## Instructions:
[a] Using the forum thread on the red-tailed hawk scare, state whether each statement agrees with it, answering yes or no and quoting the deciding words: (i) The husband of the first poster also watched the hawk dive into the tree. (ii) The falcon near lgdpt's yard goes after sparrows. (iii) Itort keeps yearlings under lattice.
[b] Carry on the forum thread about the red-tailed hawk scare from the point where it stops.

# Red-Tailed Hawk Scare



## Madortoise (Jun 28, 2009)

I had a bit of a scare a few weekends ago and thought I'd share this experience w/you all. I live near the coast and there is a huge regional park not too far where it fosters wild animals/birds. I've never seen any bird-of-prey near my house, though, until this incident. 
I saw what looked like a hawk from a HomeDepot's parking lot (on a hill w/good view) where my husband and I were shopping--it was circling in the sky near my house. We rushed back home but didn't think there was any danger to our tort in an outdoor play pen covered w/wire screen. Just as we pulled into our driveway and started to unload things from the car, I witnessed that same hawk diving to catch a bird from a tree right in front of our house. It came down so close!!! it revealed itself as it flew away; red-tail feathers and claw grasping hard on the prey. The rest of the birds flew out of the tree loudly and it shook me up pretty badly. My husband didn't see it but he's been hypervigilent about her whereabouts at all time now. Ever since then, when we let Penelope roam in our backyard, we keep good eyes on her. No more siting of any hawks lately but it was very very scary. Trying to get over this sense of uneasiness (via denial and trying to rationalize that she's somehow safe) I tried to read up on the invalidity of my fear. Well, the website below says tortoise is still vulnerable until they are about 7 years old. That's at least 3 more years for Penelope....and I suppose a hawk can still try to carry her away even if the shell is mature and very hard. The hawk was very swift, there's no way Penelope would outrun that bird. I'm sure everyone here is pretty attuned to such info but thought I'd share this website below for further reading in case you're interested.

http://www.gophertortoisecouncil.org/about.php


----------



## tortoisenerd (Jun 28, 2009)

Scary! I'd think it's more of a size of the tort vs. the bird thing rather than age. That's just my opinion though. 

Even though I never see big birds out, I freak about leaving Trevor out. We just put him on the patio in a RUbbermaid (uncovered), so we stay within sight.


----------



## lgdpt (Jun 28, 2009)

Wow! That is something.....I would be nervous with a Red tailed Hawk...They are BIG. We have a falcon that hangs out around our yard. But hes too small to carry away any of our torts...Hes only interested in the sparrows.


----------



## Itort (Jun 28, 2009)

I imagine a hawk or other raptor is a major predator on young DTs or other torts of that size. I keep my yearlings under lattice to among other things to prevent this (we have redtails, great horned owls, crows, and coopers hawks nesting all in the area).


----------



## Chucky (Jun 29, 2009)

That's why all of my outside enclosures are covered with some type of screen or fence. We have everything you can think of around here. Well ok, no elephants


----------



## Stazz (Jun 29, 2009)

## Information provided:
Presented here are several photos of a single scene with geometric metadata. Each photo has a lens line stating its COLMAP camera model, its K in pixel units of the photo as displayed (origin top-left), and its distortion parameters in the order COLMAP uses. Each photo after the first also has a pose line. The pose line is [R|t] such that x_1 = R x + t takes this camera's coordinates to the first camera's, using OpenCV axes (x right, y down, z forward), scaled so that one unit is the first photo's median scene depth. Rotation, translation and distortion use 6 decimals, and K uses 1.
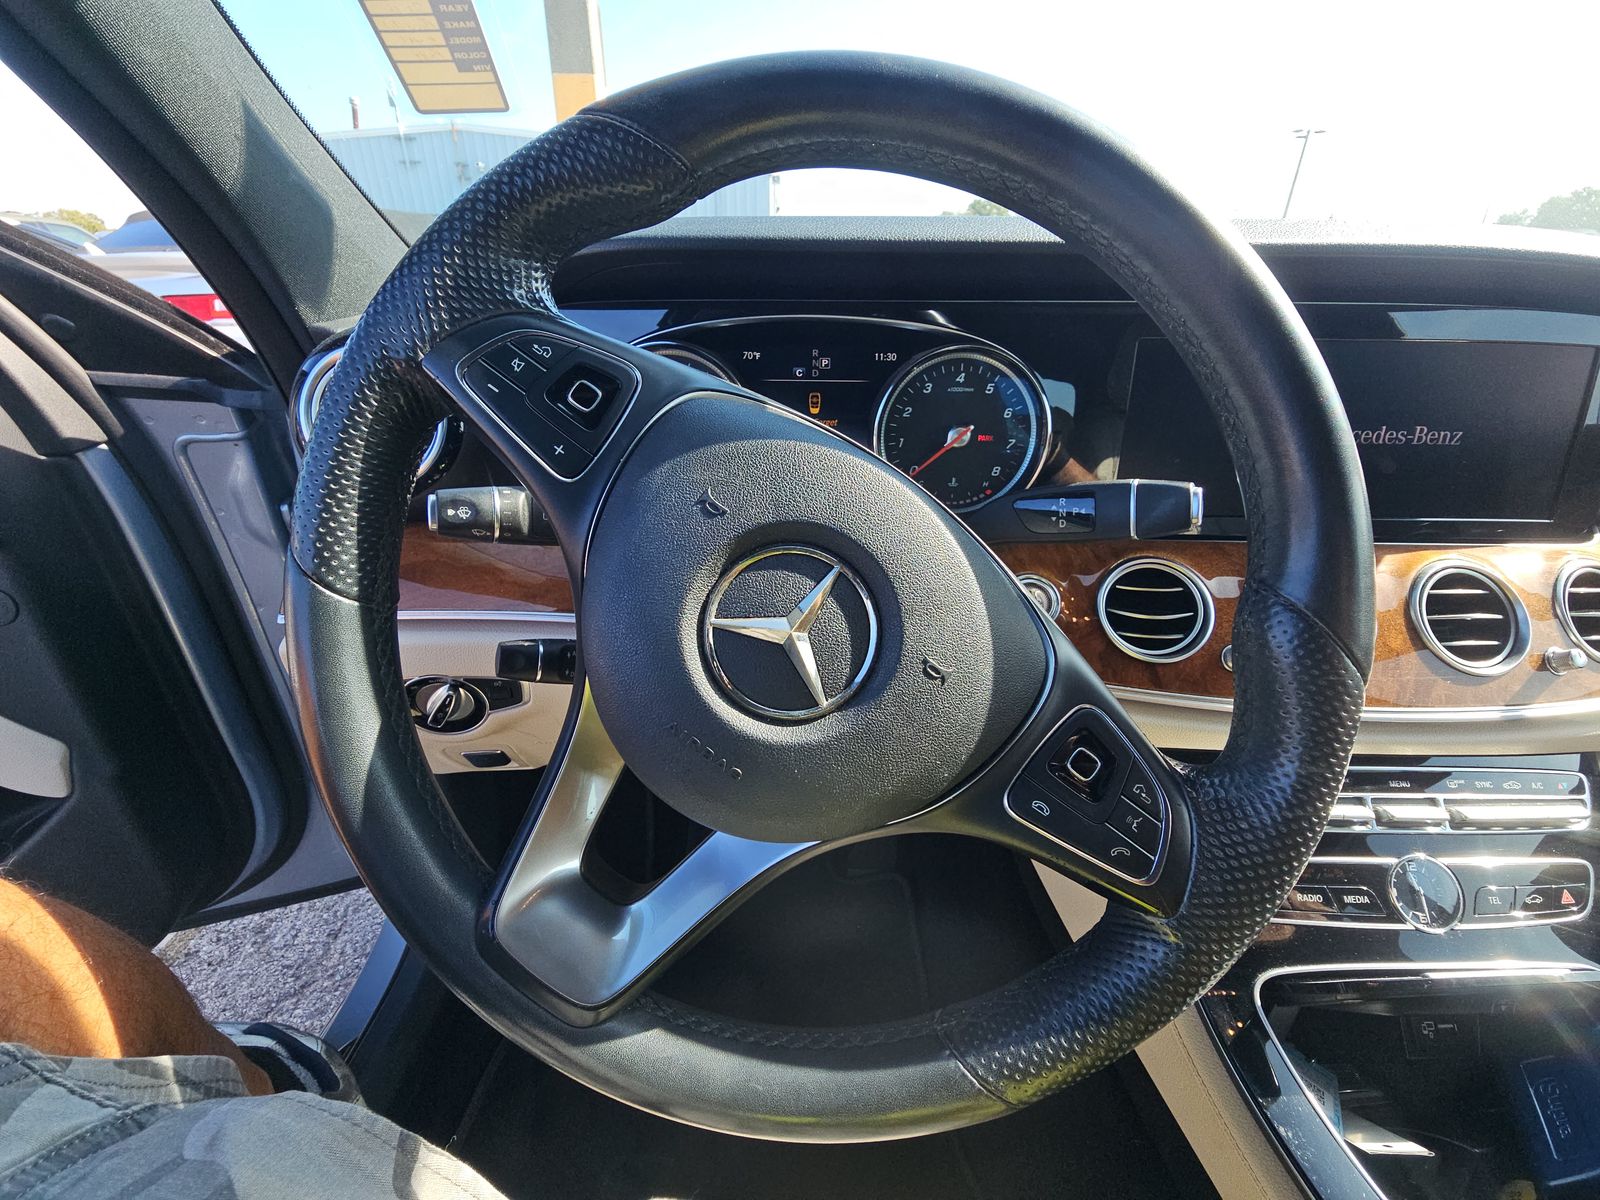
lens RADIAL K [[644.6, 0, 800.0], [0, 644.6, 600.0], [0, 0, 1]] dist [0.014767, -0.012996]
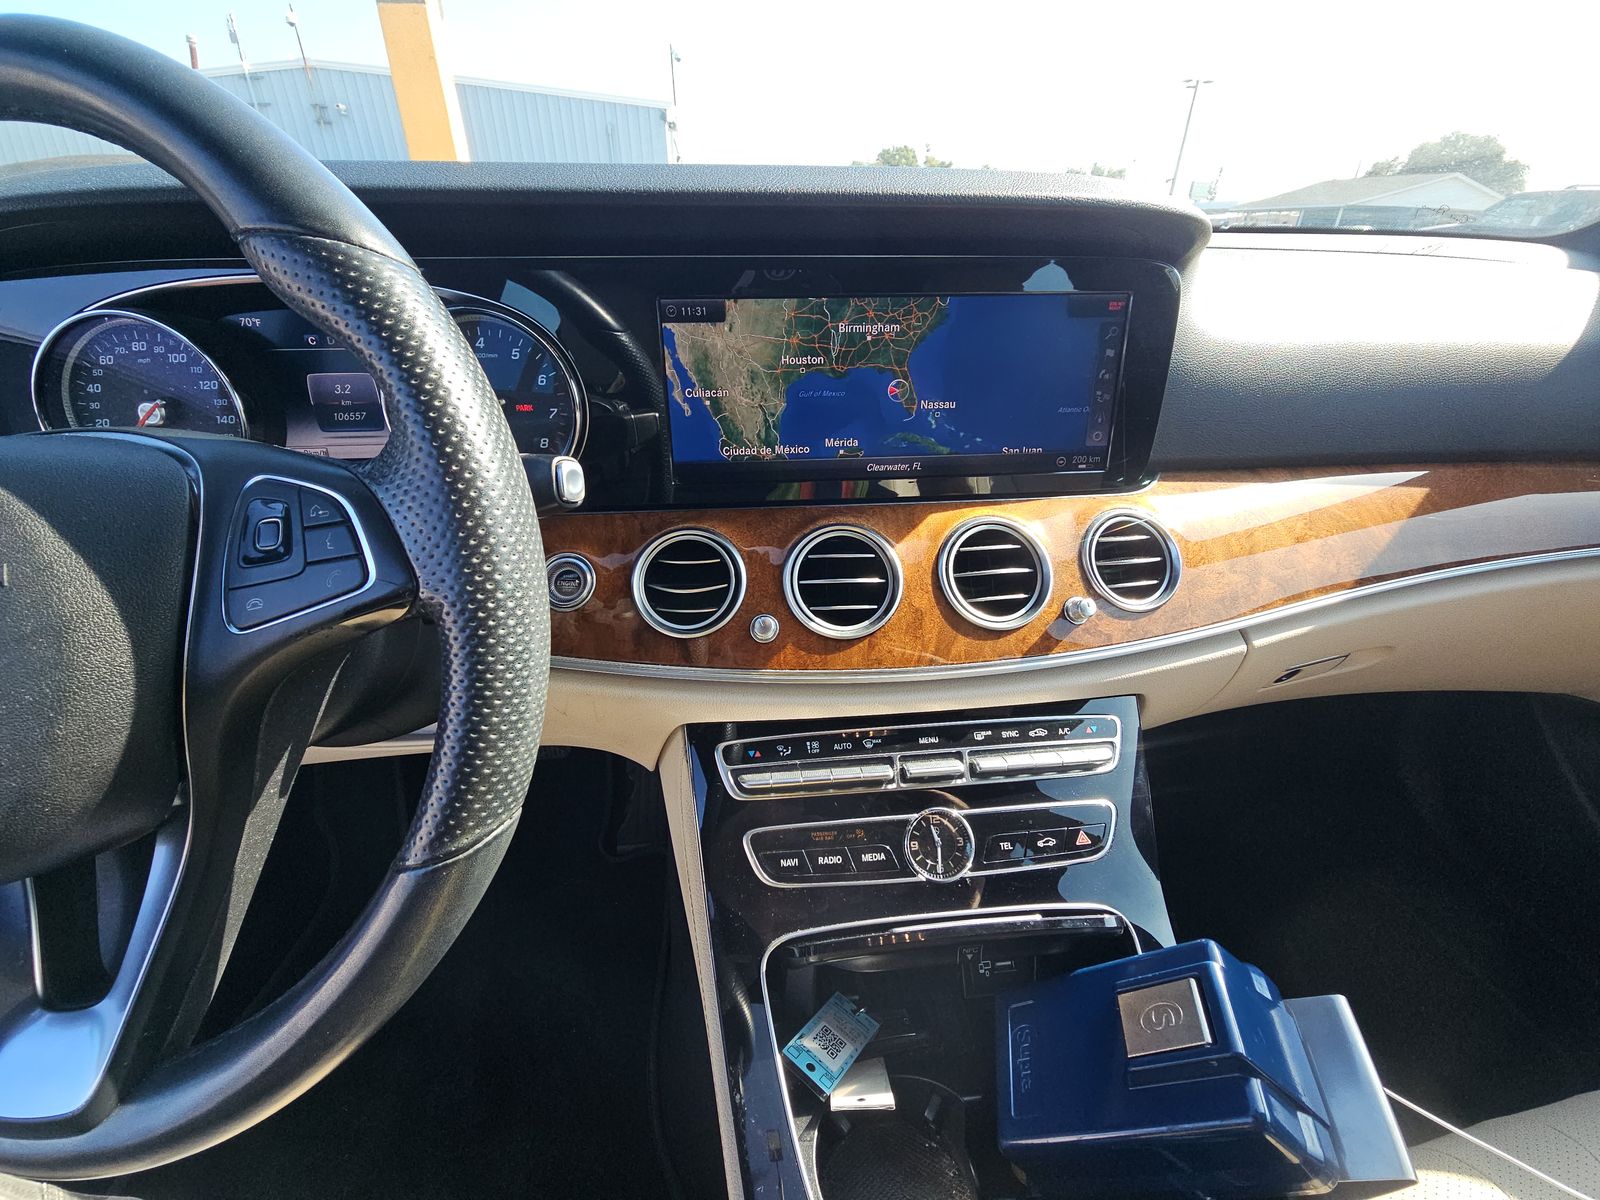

## Task results:
[a]
(i) No: "My husband didn't see it"
(ii) Yes: "Hes only interested in the sparrows."
(iii) Yes: "I keep my yearlings under lattice"

[b]
Aww don't worry Mado. At least Penelope was safe and that you actually saw the hawk and went to check out what the story was !! Golly.
I've had a scare too - I was sitting right NEXT to Tallula on the balcony, and leaned to the side of my chair to reach in the sliding door to grab my bottle of water, and two Indian Minor birds (they are such PESTS!!!) came and flew over her and kinda nipped at her about a ruler length away from her, I screamed so loud, our neighbours came over to see if something had happened. Shows you how even if you are THERE anything can happen !!!! I now sit right on top of her basically when she's lounging outside, as she's an indoor girl. glad pen was ok though !!!!


----------



## Crazy1 (Jun 29, 2009)

Mado, It is so scary how many, many things we don't even think of can be a danger to our little shelled charges. Glad Penelope is well. Sorry you got the shock but better that little bird (sorry) than Penelope. I watched a show a few months back that showed how a crow would pick up a small DT and then drop it on a rock to crack the shell, pretty intellegent and gruesome but I guess they gotta eat too.


----------



## Gulf Coast (Jun 29, 2009)

Thanks for sharing your story.. I am glad Penelope was safe.. I am so worried about hawks and coons. I just can't put Waldo outside.. He is in a screen room.. One way in and one way out.. lol.. Just last week when we were cleaning our Parrots cages this big hawk buzzed past our heads, searching for a meal.. What part of the Gulf Coast are you on?


----------



## Madortoise (Jun 29, 2009)

Thank you all for listening and your support.
The website that I mentioned above is about gopher tortoise but what I have is actually gopherus agassizii, and I live in So Cal. It's beautiful here and wouldn't trade living elsewhere. I acutally like all kinds of birds and used to belong to Audubon society in the past thinking that I would someday get into bird-watching, but the tort came along.  I was really scared and amused at the same time w/what that Red tailed hawk did. I am so protective of Penelope sometimes I think I'm going nuts. I can't remember when was the last time I went to go work out or enjoyed the walk at the beach b/c it conflicts with my walk-time w/her. I see perfect weather and think it's a good day for Penelope to roam around the yard under my supervision! I then follow her around w/a camera or a book in my hand. Ca1ndy, is that why your pseudonym is Crazyone?
Stace, I don't know how Indian birds look like (that sounds like an insult to Indians) but they really sound like pests. 
Larry, I can't believe you deal with all those predators all around you I had to look up your profile to see where you are. 
Everyone--thanks for the good wishes/advises and take care of your torts. Good night.


----------



## chelonologist (Jun 30, 2009)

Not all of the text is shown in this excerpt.